There certainly are people who are concerned that abortion enables risky sex, but that’s a flawed argument as well. The best argument against abortion is that it may be the killing of a human being. I couldn’t care less whether people engage in risky sex, but if they do it and a woman conceives, telling her that she knew the risks and is now obliged to carry the pregnancy to term is nothing at all like embedding stabbing devices onto steering wheels.

Sex, Women, and “Giving”

Libby Anne performs a smart analysis of a conservative Christian infographic titled “Why Wives Need to Give Their Husbands More Sex”. The whole concept stinks of the now-disproven-but-still-won’t-die denialism of the female sex drive and the only slightly less sexist belief that men are somehow helpless to control their own libido.

One little bit I think Libby Anne missed: the bar graph labeled “A Neglected Sex Life Spells Trouble” tries to create an impression of correlation between sex-deprivation and other kinds of marital trouble by simply putting them next to each other on a chart. Sadly, I know there are people who fall for that sort of thing.

The Merger

Libby Anne of Love, Joy, Feminism gives us a short history of the evangelical takeover of the Republican Party (and vice versa):

It was during the Cold War that evangelicalism became welded to the free market, capitalism, and private enterprise… Many Southern evangelicals had supported the New Deal and had even at times been socialists, but… during the 1950s all this changed and evangelicalism and capitalism became forged in a way they never had been before.

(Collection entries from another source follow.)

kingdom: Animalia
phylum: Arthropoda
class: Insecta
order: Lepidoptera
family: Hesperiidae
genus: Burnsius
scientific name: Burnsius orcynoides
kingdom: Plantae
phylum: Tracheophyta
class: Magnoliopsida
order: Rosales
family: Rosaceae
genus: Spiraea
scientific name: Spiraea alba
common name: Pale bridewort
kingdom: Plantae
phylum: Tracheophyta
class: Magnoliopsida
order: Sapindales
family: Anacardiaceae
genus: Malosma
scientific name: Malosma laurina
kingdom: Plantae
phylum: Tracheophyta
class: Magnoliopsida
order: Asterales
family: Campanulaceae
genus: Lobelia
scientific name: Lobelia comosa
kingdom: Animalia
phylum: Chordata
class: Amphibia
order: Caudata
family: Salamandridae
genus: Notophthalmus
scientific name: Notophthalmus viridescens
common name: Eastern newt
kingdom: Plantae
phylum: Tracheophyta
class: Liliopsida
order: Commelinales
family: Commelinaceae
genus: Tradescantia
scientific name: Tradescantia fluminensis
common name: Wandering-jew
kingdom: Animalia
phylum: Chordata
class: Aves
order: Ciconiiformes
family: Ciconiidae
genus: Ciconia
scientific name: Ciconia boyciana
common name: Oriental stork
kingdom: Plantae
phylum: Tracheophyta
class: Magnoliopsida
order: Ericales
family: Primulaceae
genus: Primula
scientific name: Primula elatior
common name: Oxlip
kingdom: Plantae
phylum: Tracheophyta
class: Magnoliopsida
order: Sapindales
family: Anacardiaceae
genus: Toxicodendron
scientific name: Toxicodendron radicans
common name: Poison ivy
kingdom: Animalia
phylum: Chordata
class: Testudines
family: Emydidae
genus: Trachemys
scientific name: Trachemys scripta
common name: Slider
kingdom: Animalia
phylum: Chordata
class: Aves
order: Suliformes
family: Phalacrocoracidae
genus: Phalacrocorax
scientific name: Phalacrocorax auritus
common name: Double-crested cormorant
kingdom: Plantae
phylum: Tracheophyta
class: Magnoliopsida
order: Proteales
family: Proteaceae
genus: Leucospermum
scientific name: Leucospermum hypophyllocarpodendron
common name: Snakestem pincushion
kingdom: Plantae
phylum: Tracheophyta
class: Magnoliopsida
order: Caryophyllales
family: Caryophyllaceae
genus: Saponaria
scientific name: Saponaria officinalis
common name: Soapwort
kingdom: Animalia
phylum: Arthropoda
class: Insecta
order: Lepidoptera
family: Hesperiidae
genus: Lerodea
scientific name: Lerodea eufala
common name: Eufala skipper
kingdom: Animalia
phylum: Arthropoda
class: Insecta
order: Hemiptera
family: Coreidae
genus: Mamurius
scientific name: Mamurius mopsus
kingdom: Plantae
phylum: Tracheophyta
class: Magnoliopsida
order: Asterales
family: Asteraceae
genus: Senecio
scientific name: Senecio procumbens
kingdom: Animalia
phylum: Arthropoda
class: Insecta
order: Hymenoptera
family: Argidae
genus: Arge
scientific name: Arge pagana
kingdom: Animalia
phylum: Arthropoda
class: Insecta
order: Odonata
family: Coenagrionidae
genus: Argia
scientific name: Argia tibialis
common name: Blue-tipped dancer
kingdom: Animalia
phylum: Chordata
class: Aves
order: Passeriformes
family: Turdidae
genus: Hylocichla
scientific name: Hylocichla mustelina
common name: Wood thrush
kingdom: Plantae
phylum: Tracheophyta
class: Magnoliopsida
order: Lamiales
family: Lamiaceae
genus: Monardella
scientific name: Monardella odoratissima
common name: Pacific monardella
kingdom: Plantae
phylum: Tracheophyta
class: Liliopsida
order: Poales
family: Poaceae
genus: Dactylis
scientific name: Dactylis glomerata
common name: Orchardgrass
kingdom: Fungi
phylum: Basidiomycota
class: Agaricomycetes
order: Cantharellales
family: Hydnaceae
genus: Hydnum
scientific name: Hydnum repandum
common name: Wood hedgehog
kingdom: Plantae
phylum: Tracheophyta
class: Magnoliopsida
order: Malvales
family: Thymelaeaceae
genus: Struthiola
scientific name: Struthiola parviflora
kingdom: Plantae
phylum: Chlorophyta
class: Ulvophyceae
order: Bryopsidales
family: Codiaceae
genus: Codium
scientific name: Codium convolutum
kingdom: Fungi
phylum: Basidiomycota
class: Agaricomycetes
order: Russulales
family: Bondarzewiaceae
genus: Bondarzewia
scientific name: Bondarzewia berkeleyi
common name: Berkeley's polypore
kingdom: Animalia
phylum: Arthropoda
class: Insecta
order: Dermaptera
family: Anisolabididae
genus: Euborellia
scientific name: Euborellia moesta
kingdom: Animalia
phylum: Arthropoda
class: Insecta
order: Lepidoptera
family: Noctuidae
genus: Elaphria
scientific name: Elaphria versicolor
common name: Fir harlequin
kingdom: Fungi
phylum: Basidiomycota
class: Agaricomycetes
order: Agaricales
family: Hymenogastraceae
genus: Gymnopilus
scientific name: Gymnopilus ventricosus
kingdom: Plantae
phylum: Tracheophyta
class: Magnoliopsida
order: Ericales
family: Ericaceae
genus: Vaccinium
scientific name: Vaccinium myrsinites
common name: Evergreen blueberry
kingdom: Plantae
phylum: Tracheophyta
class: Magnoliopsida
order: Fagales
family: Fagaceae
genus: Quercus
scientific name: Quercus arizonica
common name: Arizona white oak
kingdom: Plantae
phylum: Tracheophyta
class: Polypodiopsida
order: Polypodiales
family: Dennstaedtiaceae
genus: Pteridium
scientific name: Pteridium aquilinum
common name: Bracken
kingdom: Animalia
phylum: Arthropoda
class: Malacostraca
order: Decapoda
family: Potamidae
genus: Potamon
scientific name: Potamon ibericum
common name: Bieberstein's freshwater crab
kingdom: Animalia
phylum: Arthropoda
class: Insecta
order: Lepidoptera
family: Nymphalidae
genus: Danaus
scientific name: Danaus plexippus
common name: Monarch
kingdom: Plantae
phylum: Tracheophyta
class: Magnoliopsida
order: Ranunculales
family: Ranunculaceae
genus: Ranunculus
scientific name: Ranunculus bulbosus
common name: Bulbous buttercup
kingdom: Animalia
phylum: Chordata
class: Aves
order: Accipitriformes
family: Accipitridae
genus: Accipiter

Libby Anne’s memories of growing up both evangelical and politically conservative mirror my own to a very slightly more extreme degree:

Of course we were Republicans! What true Christian could be otherwise? The Republican party stood for good Christian values and Biblical policies while the Democrats stood for everything anti-Christian, from socialism to gay marriage to abortion.

Worth considering to anyone concerned more about the Kingdom than about politics.